» Instruction 1
In the border wall speech, condense the paragraph beginning "Thirty-six communities across New Mexico" into a short bulleted list that keeps its main facts.

» Text section
::::::::

Instead of demanding massive resources for an ineffective wall, the President should direct the Department of Homeland Security to provide border stations and CBP officers with the resources necessary to meet the basic needs of children and other vulnerable individuals.

The Trump administration's cruel policy of delaying immigrants at commonly used ports of entry for weeks and months at a time inevitably results in asylum seekers taking more dangerous routes in remote areas.

Instead of creating a humanitarian crisis at the border by refusing to process asylum seekers, the President should direct DHS to meet the spirit of the asylum laws and begin treating those fleeing persecution and violence with the dignity and respect they deserve.

This administration has failed repeatedly to live up to our values as a nation when it comes to immigration. Sadly, there are tragic human consequences to the administration's inhumane immigration policies.

This week, we in Congress find ourselves in a familiar position. Once again, the President says he will shutter the Federal Government unless we appropriate billions of dollars for his border wall. This obvious political ploy, aimed at his narrowing base, is the same tired and hateful refrain that he has used since the day he launched his campaign for President.

The President's anti-immigrant attacks are now a staple in his political toolbox. They are no surprise, but Congress should not give in to the President's latest anti-immigration tantrum--a tantrum that is not based in reality and that fundamentally lacks the support of the American people.

There has been a lot of talk about the border here in Washington--a lot of talk about what the border needs from a President that doesn't know the first thing about our border communities.

I proudly represent a border State--a State that shares 180 miles of border with Mexico, a State that is in many ways defined by our border and immeasurably strengthened by our relationships with our southern neighbor, by our immigrant heritage, and by communities and ecosystems that dot every mile along the border.

I know our border communities. I hear the hopes and concerns of New Mexico's families and businesses that form the fabric of those border communities. Let there be no equivocating. New Mexico's border communities emphatically reject the President's unnecessary, ineffective, and offensive wall.

Thirty-six communities across New Mexico, California, Arizona, and Texas have passed resolutions opposing a wall along their borders. Poll after poll shows that the American people from coast to coast and from border to border do not support this wall. People in New Mexico and across the Nation want humane immigration policies, continued community ties and economic activity between Mexico and our Nation, and smart border security that will actually make us safer, not an unnecessary and ineffective wall and not insulting attacks on Mexicans and Central Americans.

The American people reject the President's latest take-it-or-leave-it demand that they pay $5 billion for his wall--a wall he vowed during his campaign that Mexico would pay for, a wall that will not stop illegal immigration, a wall that would stand before all the world as a symbol of division, fear, and hostility.

::::::::

» Instruction 2
Format the stretch of the records from the line containing "Interactive Posts" through the end of the records as a JSON list of strings, one string per line, leaving out blank lines and any picture lines.

Data excerpts
::::::::

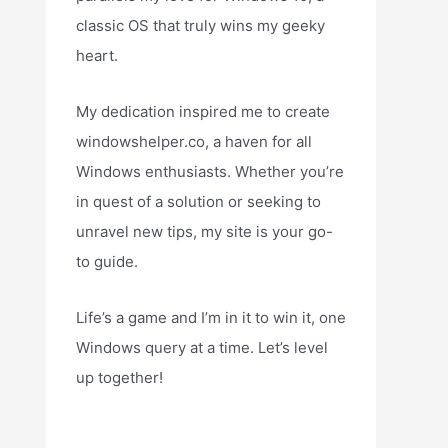
classic OS that truly wins my geeky
heart.
My dedication inspired me to create
windowshelper.co, a haven for all
Windows enthusiasts. Whether you’re
in quest of a solution or seeking to
unravel new tips, my site is your go-
to guide.
Life’s a game and I’m in it to win it, one
Windows query at a time. Let’s level
up together!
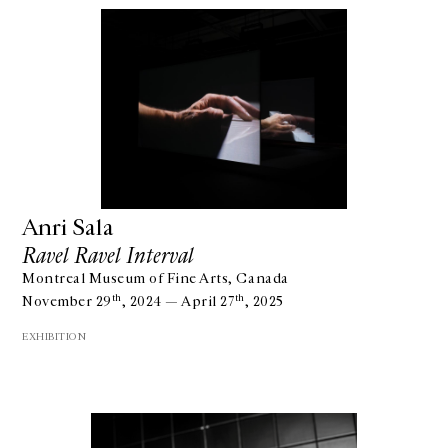
Anri Sala
Ravel Ravel Interval
Montreal Museum of Fine Arts, Canada
th
th
November 29
, 2024 — April 27
, 2025
EXHIBITION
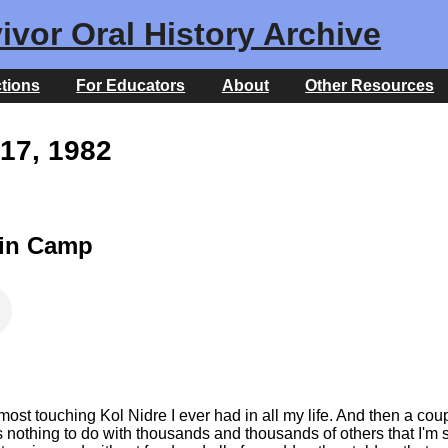
ivor Oral History Archive
ctions
For Educators
About
Other Resources
17, 1982
 in Camp
most touching Kol Nidre I ever had in all my life. And then a co
s nothing to do with thousands and thousands of others that I'm 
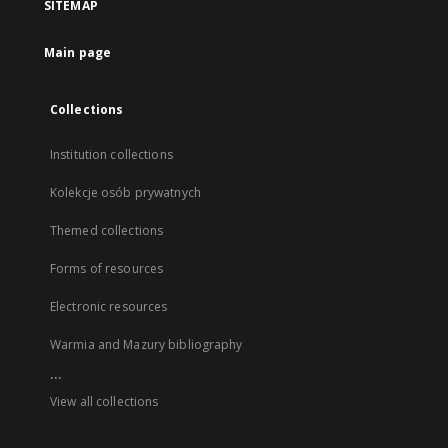
SITEMAP
Main page
Collections
Institution collections
Kolekcje osób prywatnych
Themed collections
Forms of resources
Electronic resources
Warmia and Mazury bibliography
...
View all collections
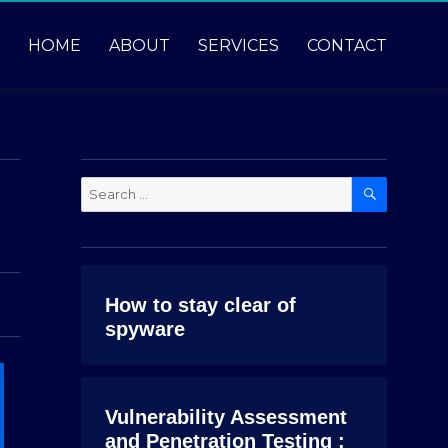
HOME
ABOUT
SERVICES
CONTACT
SEARCH
Search
for:
How to stay clear of
spyware
Vulnerability Assessment
and Penetration Testing :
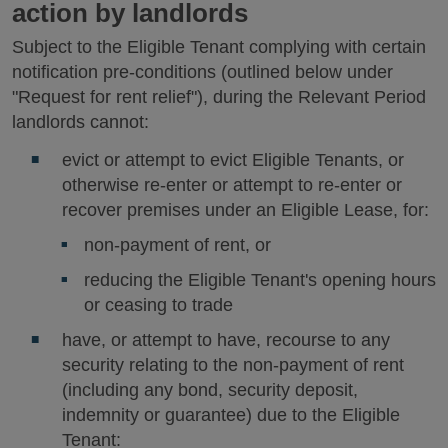
action by landlords
Subject to the Eligible Tenant complying with certain
notification pre-conditions (outlined below under
"Request for rent relief"), during the Relevant Period
landlords cannot:
evict or attempt to evict Eligible Tenants, or
otherwise re-enter or attempt to re-enter or
recover premises under an Eligible Lease, for:
non-payment of rent, or
reducing the Eligible Tenant's opening hours
or ceasing to trade
have, or attempt to have, recourse to any
security relating to the non-payment of rent
(including any bond, security deposit,
indemnity or guarantee) due to the Eligible
Tenant:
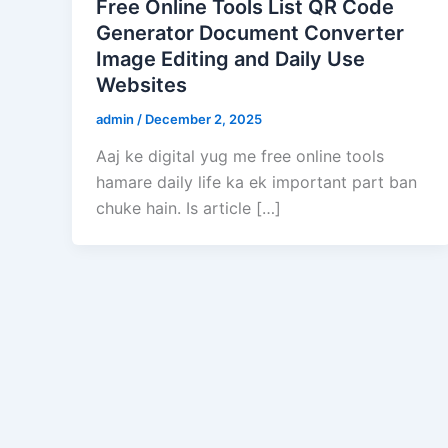
Free Online Tools List QR Code
Generator Document Converter
Image Editing and Daily Use
Websites
admin
/
December 2, 2025
Aaj ke digital yug me free online tools
hamare daily life ka ek important part ban
chuke hain. Is article […]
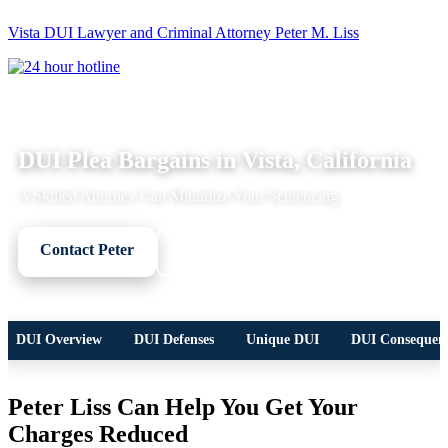
Vista DUI Lawyer and Criminal Attorney Peter M. Liss
Call
24-
hour
hotline
DUI LEGAL OVERVIEW
DUI Plea Bargains in Vista, California
A Skilled Attorney Can Minimize Your Sentencing
Contact Peter
Call Now
DUI Overview
DUI Defenses
Unique DUI
DUI Consequen
Peter Liss Can Help You Get Your
Charges Reduced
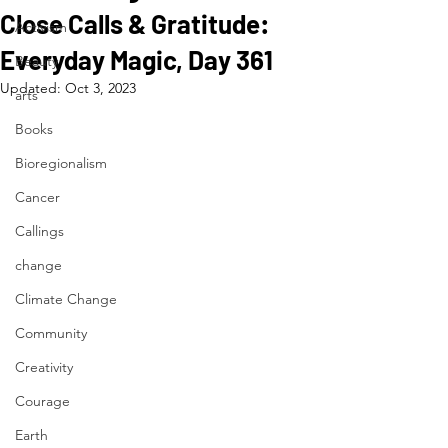
Close Calls & Gratitude:
Activism
Everyday Magic, Day 361
Beauty
Updated:
Oct 3, 2023
arts
Books
Bioregionalism
Cancer
Callings
change
Climate Change
Community
Creativity
Courage
Earth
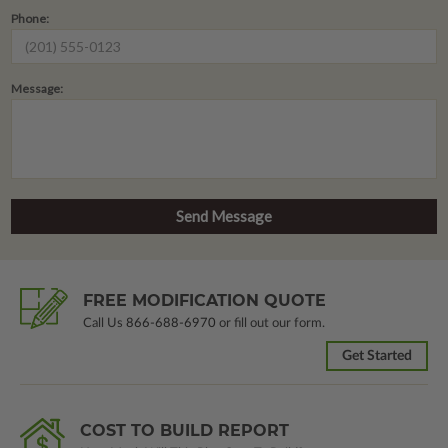
Phone:
Message:
FREE MODIFICATION QUOTE
Call Us
866-688-6970
or fill out our form.
Get Started
COST TO BUILD REPORT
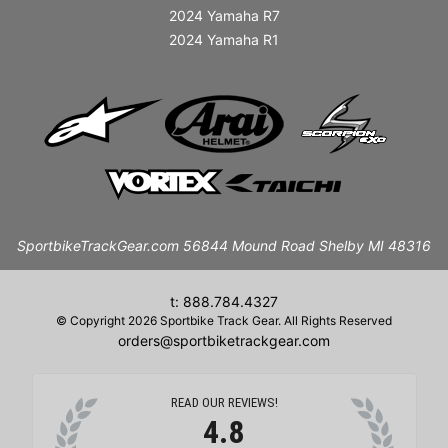
2024 Yamaha R7
2024 Yamaha R1
SportbikeTrackGear.com 56844 Mound Road Shelby MI 48316
t: 888.784.4327
© Copyright 2026 Sportbike Track Gear. All Rights Reserved
orders@sportbiketrackgear.com
READ OUR REVIEWS!
4.8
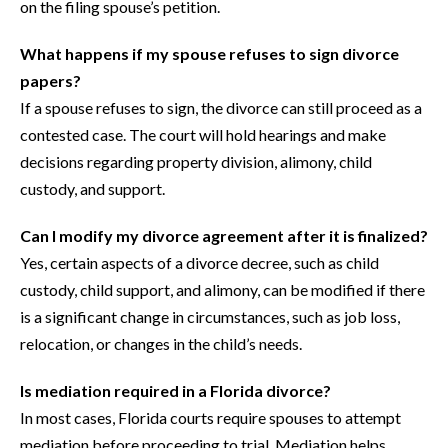
on the filing spouse’s petition.
What happens if my spouse refuses to sign divorce
papers?
If a spouse refuses to sign, the divorce can still proceed as a
contested case. The court will hold hearings and make
decisions regarding property division, alimony, child
custody, and support.
Can I modify my divorce agreement after it is finalized?
Yes, certain aspects of a divorce decree, such as child
custody, child support, and alimony, can be modified if there
is a significant change in circumstances, such as job loss,
relocation, or changes in the child’s needs.
Is mediation required in a Florida divorce?
In most cases, Florida courts require spouses to attempt
mediation before proceeding to trial. Mediation helps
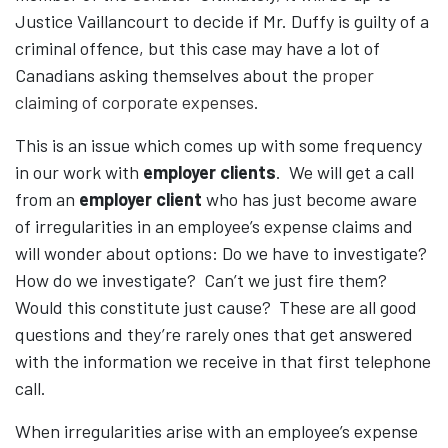
Justice Vaillancourt to decide if Mr. Duffy is guilty of a
criminal offence, but this case may have a lot of
Canadians asking themselves about the
proper
claiming of corporate expenses
.
This is an issue which comes up with some frequency
in our work with
employer clients
. We will get a call
from an
employer client
who has just become aware
of irregularities in an employee’s expense claims and
will wonder about options: Do we have to investigate?
How do we investigate? Can’t we just fire them?
Would this constitute just cause? These are all good
questions and they’re rarely ones that get answered
with the information we receive in that first telephone
call.
When irregularities arise with an employee’s expense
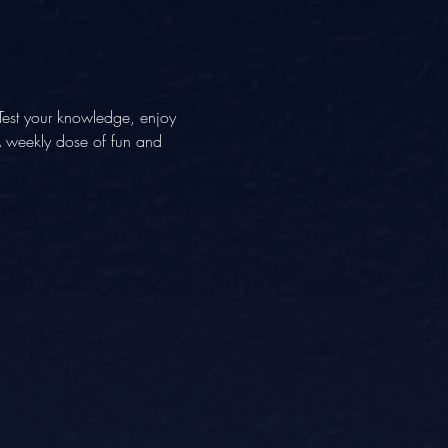
Test your knowledge, enjoy 
 A weekly dose of fun and 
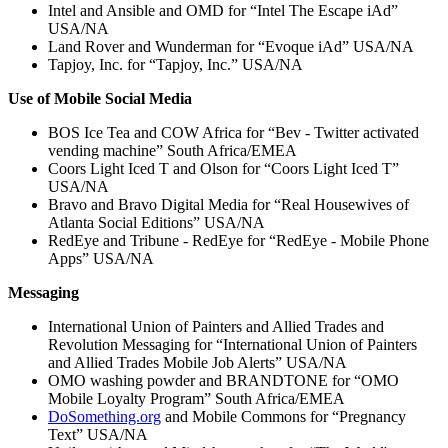
Intel and Ansible and OMD for “Intel The Escape iAd”
USA/NA
Land Rover and Wunderman for “Evoque iAd” USA/NA
Tapjoy, Inc. for “Tapjoy, Inc.” USA/NA
Use of Mobile Social Media
BOS Ice Tea and COW Africa for “Bev - Twitter activated
vending machine” South Africa/EMEA
Coors Light Iced T and Olson for “Coors Light Iced T”
USA/NA
Bravo and Bravo Digital Media for “Real Housewives of
Atlanta Social Editions” USA/NA
RedEye and Tribune - RedEye for “RedEye - Mobile Phone
Apps” USA/NA
Messaging
International Union of Painters and Allied Trades and
Revolution Messaging for “International Union of Painters
and Allied Trades Mobile Job Alerts” USA/NA
OMO washing powder and BRANDTONE for “OMO
Mobile Loyalty Program” South Africa/EMEA
DoSomething.org
and Mobile Commons for “Pregnancy
Text” USA/NA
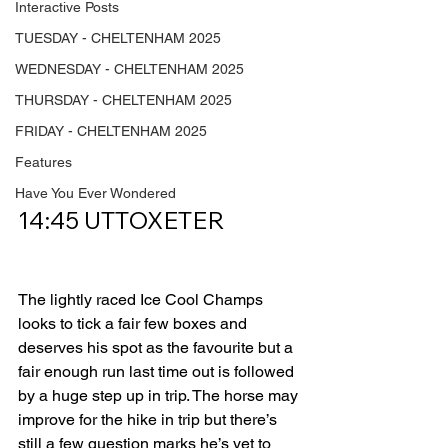
Interactive Posts
TUESDAY - CHELTENHAM 2025
WEDNESDAY - CHELTENHAM 2025
THURSDAY - CHELTENHAM 2025
FRIDAY - CHELTENHAM 2025
Features
Have You Ever Wondered
14:45 UTTOXETER         
The lightly raced Ice Cool Champs 
looks to tick a fair few boxes and 
deserves his spot as the favourite but a 
fair enough run last time out is followed 
by a huge step up in trip. The horse may 
improve for the hike in trip but there’s 
still a few question marks he’s yet to 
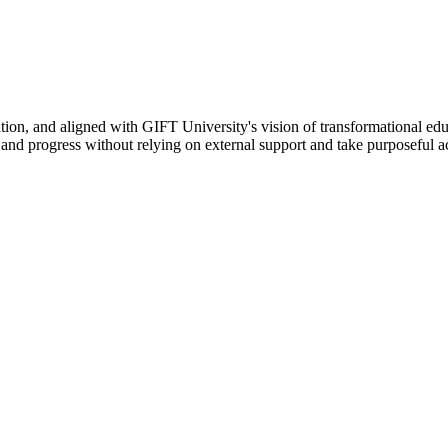
ation, and aligned with GIFT University's vision of transformational edu
n, and progress without relying on external support and take purposeful a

::::::::

» Problem solution 1
- Thirty-six communities in New Mexico, California, Arizona, and Texas have passed resolutions against a wall along their borders.
- Poll after poll shows the American people nationwide do not support the wall.
- People in New Mexico and across the country want humane immigration policies.
- They want continued community ties and economic activity between Mexico and the United States.
- They want smart border security that actually makes the country safer.
- They do not want an unnecessary, ineffective wall or insulting attacks on Mexicans and Central Americans.

» Problem solution 2
[
  "Interactive Posts",
  "TUESDAY - CHELTENHAM 2025",
  "WEDNESDAY - CHELTENHAM 2025",
  "THURSDAY - CHELTENHAM 2025",
  "FRIDAY - CHELTENHAM 2025",
  "Features",
  "Have You Ever Wondered",
  "14:45 UTTOXETER         ",
  "The lightly raced Ice Cool Champs ",
  "looks to tick a fair few boxes and ",
  "deserves his spot as the favourite but a ",
  "fair enough run last time out is followed ",
  "by a huge step up in trip. The horse may ",
  "improve for the hike in trip but there’s ",
  "still a few question marks he’s yet to ",
  "ation, and aligned with GIFT University's vision of transformational edu",
  "n, and progress without relying on external support and take purposeful a"
]